The Labèque sisters have forged an international career for themselves. They perform at a number of festivals and in prestigious venues like the Vienna Musikverein, Carnegie Hall, the Royal Festival Hall, La Scala, the Hollywood Bowl, the BBC Proms, Tanglewood, Salzburg and many other famous places. In 2005 an audience of more than 33,000 people attended the Berlin Philharmonic end-of-year gala concert at which the Labèque sisters were the principal guest stars. That record was broken in May 2016 when over 100,000 spectators made their way to Schönbrunn for the Vienna Philharmonic’s Sommernachtskonzert. The sisters performed as soloists and more than one and a half billion television viewers around the world tuned in to watch the concert.

MINIMALIST MUSIC

Minimalism runs like a thread through the Labèque sisters’ career. Ever since their first collaborations, numerous composers from the avant-garde movement, then from the minimalist movement, have written new works specially for them. These pieces include Luciano Berio’s Linea for Two Pianos and Percussion, Michael Nyman’s Water Dances, Richard Dubugnon’s Battlefield for Two Pianos and Orchestra, Osvaldo Golijov’s and Gonzalo Grau’s Nazareno for Two Pianos, Percussion and Orchestra, and Philippe Boesmans’ Capriccio. During the course of 2008, they premièred Four Movements for Two Pianos by the celebrated minimalist and post-minimalist American composer Philip Glass in France, Italy, England and Cuba. In 2015 Philip Glass also composed a Double Concerto for Two Pianos and Orchestra specially for the Labèque sisters, who performed its world première at the Walt Disney Concert Hall in Los Angeles under the baton of Venezuela’s Gustavo Dudamel. So it is no coincidence that the first album they recorded in their own studios (Studio KML) in Rome - a former school they converted in 2012 - is a retrospective of roughly half a century of minimalist music entitled Minimalist Dream House. Earlier this year they also inaugurated the world première of Bryce Dessner’s Concerto for Two Pianos, another creation written specially for them.

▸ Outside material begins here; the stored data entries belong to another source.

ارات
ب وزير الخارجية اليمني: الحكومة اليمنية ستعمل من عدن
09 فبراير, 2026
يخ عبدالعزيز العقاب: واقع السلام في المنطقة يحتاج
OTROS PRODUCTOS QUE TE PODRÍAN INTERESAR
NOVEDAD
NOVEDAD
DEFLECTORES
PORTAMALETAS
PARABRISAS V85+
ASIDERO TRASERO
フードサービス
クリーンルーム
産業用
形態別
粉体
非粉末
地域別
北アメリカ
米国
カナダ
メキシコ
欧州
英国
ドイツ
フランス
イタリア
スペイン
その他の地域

In 2019, the young American composer Nico Muhly will be presenting them with his new creation for two pianos.

FONDAZIONE KML

In 2005, Katia and Marielle Labèque set up a foundation in Rome to perpetuate their artistic heritage. The Fondazione KML explores, supports and presents concerts and performances. It also encourages collaboration among artists, championing in particular pluri-disciplinary performances and education. Artists are invited to create new pieces together, mixing dance, music and audiovisual material. The foundation’s internet site outlines its general philosophy: “First and foremost, art is a social phenomenon and not solely the intervention of an individual.” The Fondazione KML also gives the credit for its distinguished creators’ career to the way they have managed to preserve the classical heritage and also explore contemporary art forms while injecting new ideas into both.

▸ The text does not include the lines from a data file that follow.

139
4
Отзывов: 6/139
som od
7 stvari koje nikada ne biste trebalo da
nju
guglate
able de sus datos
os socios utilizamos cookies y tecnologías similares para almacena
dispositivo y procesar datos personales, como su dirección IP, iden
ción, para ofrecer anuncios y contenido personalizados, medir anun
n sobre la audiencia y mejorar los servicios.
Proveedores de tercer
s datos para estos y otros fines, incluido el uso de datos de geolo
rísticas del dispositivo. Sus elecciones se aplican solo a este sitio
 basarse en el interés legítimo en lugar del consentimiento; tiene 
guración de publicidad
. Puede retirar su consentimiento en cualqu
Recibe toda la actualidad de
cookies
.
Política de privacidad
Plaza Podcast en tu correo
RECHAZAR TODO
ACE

An illustrious and diversified committee of honour surrounds the Labèque sisters: Thomas Adès, Placido Domingo, Daniel Day-Lewis, Sir John Eliot Gardiner, Sir Simon Rattle, Bill T Jones, Magnus Lindberg, Madonna, John Mc Laughlin, Peter Sellars and Axel Vervoordt. In addition to the artistic links it upholds, the foundation encourages financial efficiency so as to sustain a structure dedicated to honing talent and finding new repertoires. The Labèque sisters sum up their approach as follows: “Seeking the echo rather than the refrain and preferring discovery to repetition.”